The term "bully pulpit" stems from President Theodore Roosevelt's reference to the White House as a "bully pulpit," meaning a terrific platform from which to persuasively advocate an agenda. Roosevelt often used the word "bully" as an adjective meaning superb/wonderful. The Bully Pulpit features news, reasoned discourse, opinion and some humor.

Tuesday, September 30, 2008

Can Congress Fix A Problem It Caused?

By Thomas Sowell
IBD Editorials

Nothing could more painfully demonstrate what is wrong with Congress than the current financial crisis.

Among the congressional "leaders" invited to the White House to devise a bailout "solution" are the very people who have for years created the risks that have come home to roost.

Five years ago, Barney Frank vouched for the "soundness" of Fannie Mae and Freddie Mac and said "I do not see" any "possibility of serious financial losses to the Treasury."

Moreover, he said the federal government has "probably done too little rather than too much to push them to meet the goals of affordable housing."

Earlier this year, Sen.

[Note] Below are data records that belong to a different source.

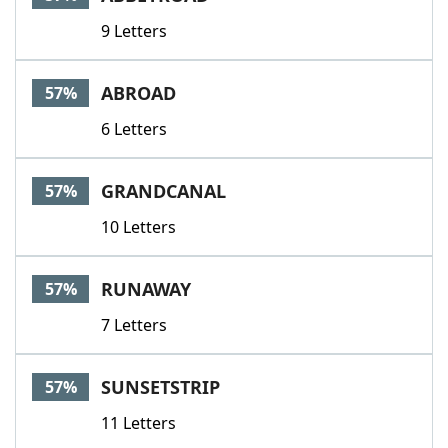
9 Letters
ABROAD
57%
6 Letters
GRANDCANAL
57%
10 Letters
RUNAWAY
57%
7 Letters
SUNSETSTRIP
57%
11 Letters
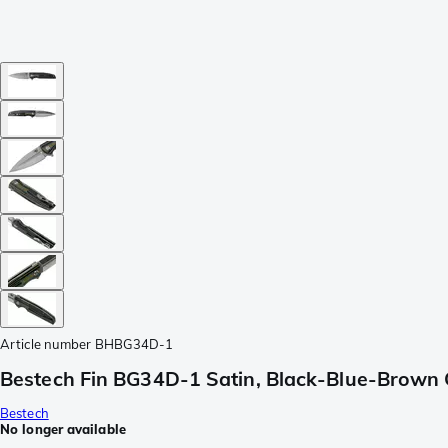
Article number
BHBG34D-1
Bestech Fin BG34D-1 Satin, Black-Blue-Brown 
Bestech
No longer available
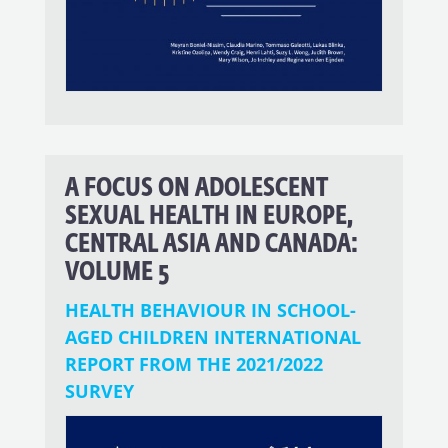
A FOCUS ON ADOLESCENT
SEXUAL HEALTH IN EUROPE,
CENTRAL ASIA AND CANADA:
VOLUME 5
HEALTH BEHAVIOUR IN SCHOOL-
AGED CHILDREN INTERNATIONAL
REPORT FROM THE 2021/2022
SURVEY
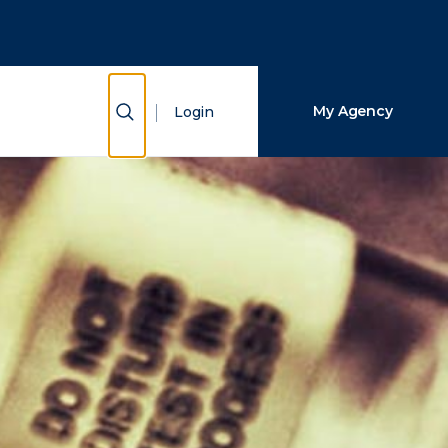
Close Search
Search
Show Search
My Agency
Login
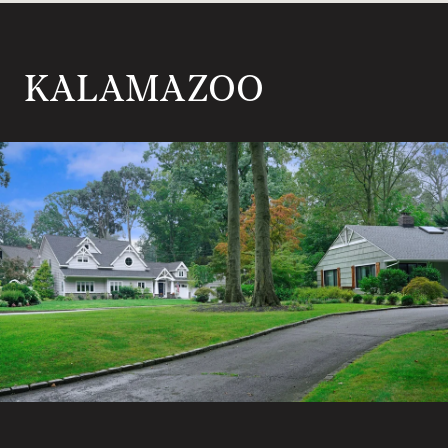
KALAMAZOO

Chris Dodd praised Fannie Mae and Freddie Mac for "riding to the rescue" when other financial institutions were cutting back on mortgage loans. He too said they "need to do more" to help subprime borrowers get better loans.

In other words, Rep. Frank and Sen. Dodd wanted government to push financial institutions to lend to people they wouldn't lend to otherwise, because of the risk of default.

The idea that politicians can assess risks better than people who've spent their whole careers doing so is so obviously absurd that no one should take it seriously.